**** Exercise text ****

The 5-4 decision, which followed ideological lines, featured sharp exchanges between the majority and the dissents over a case the Court decided in February, concerning a Muslim inmate in Alabama denied the company of his imam in the execution chamber.
That February dispute arose when Domineque Hakim Marcelle Ray challenged a corrections department policy which barred his imam from providing pastoral care in the death chamber. Though Alabama allows chaplains to provide convicts with spiritual counsel while the death penalty is implemented, the only clergyman eligible under current practice is a Christian. Ray said that violated the First Amendment’s ban on religious favoritism.
The Court allowed Ray’s execution to proceed nonetheless, drawing fierce criticism from progressives and conservative religious liberty advocates.
Writing for the majority in Monday’s ruling, Justice Neil Gorsuch cited Ray’s case for the proposition that death row inmates should not use gamesmanship and bad faith litigation tactics to delay their executions.

**** Supplied information ****

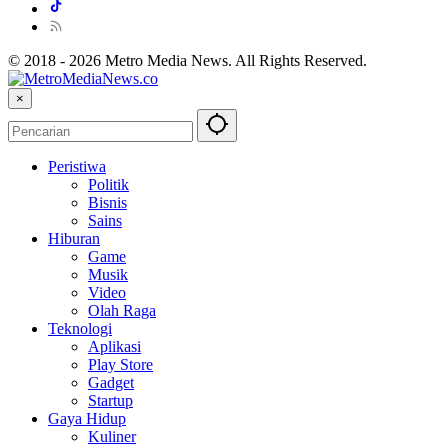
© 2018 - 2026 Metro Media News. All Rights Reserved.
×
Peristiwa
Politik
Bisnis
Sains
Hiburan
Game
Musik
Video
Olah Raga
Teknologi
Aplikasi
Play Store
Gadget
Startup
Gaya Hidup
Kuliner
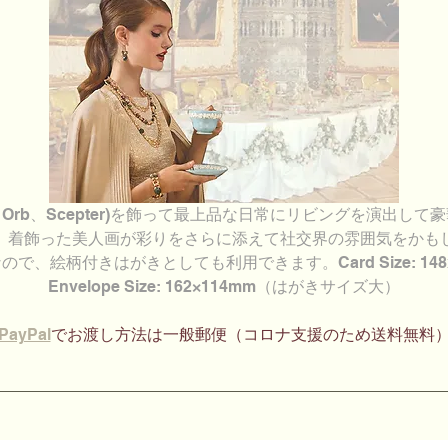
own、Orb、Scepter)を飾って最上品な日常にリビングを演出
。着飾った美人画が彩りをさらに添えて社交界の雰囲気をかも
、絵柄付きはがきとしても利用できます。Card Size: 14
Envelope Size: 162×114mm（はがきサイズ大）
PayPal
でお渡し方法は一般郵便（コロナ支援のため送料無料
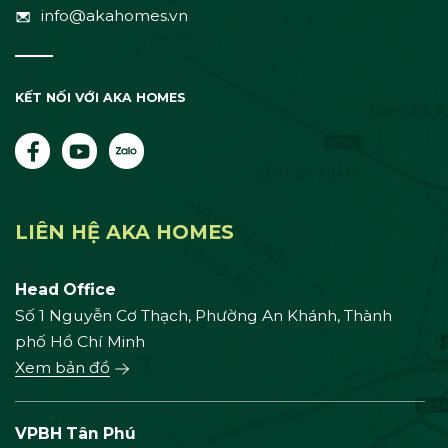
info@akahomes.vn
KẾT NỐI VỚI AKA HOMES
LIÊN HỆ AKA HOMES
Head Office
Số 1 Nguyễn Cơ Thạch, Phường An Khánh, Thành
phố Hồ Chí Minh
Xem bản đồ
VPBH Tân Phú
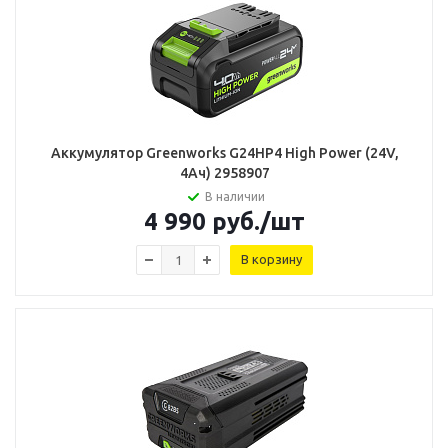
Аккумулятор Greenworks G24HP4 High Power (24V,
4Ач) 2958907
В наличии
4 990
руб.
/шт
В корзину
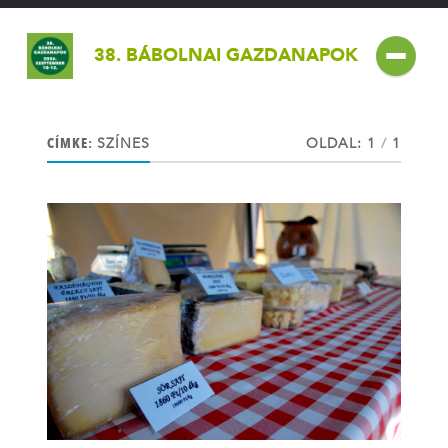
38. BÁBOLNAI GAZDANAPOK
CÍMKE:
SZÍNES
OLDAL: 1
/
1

****

_Questions to answer:_
1. In the text on the Court's 5-4 decision, who wrote for the majority in Monday's ruling?
2. Summarize the text on the Court's 5-4 decision in two sentences.
3. Reproduce the text on the Court's 5-4 decision verbatim, from "That February dispute" to "delay their executions.", inclusive.

_Answers for the tasks:_
1. Justice Neil Gorsuch

2. The Court's 5-4 decision, split along ideological lines, produced sharp exchanges between the majority and the dissents over a February case in which Alabama denied Muslim inmate Domineque Hakim Marcelle Ray the company of his imam in the execution chamber. Ray argued that this violated the First Amendment because only a Christian clergyman was eligible, but the Court let his execution proceed, and in Monday's ruling Justice Neil Gorsuch cited his case for the proposition that death row inmates should not use gamesmanship and bad faith litigation tactics to delay their executions.

3.
That February dispute arose when Domineque Hakim Marcelle Ray challenged a corrections department policy which barred his imam from providing pastoral care in the death chamber. Though Alabama allows chaplains to provide convicts with spiritual counsel while the death penalty is implemented, the only clergyman eligible under current practice is a Christian. Ray said that violated the First Amendment’s ban on religious favoritism.
The Court allowed Ray’s execution to proceed nonetheless, drawing fierce criticism from progressives and conservative religious liberty advocates.
Writing for the majority in Monday’s ruling, Justice Neil Gorsuch cited Ray’s case for the proposition that death row inmates should not use gamesmanship and bad faith litigation tactics to delay their executions.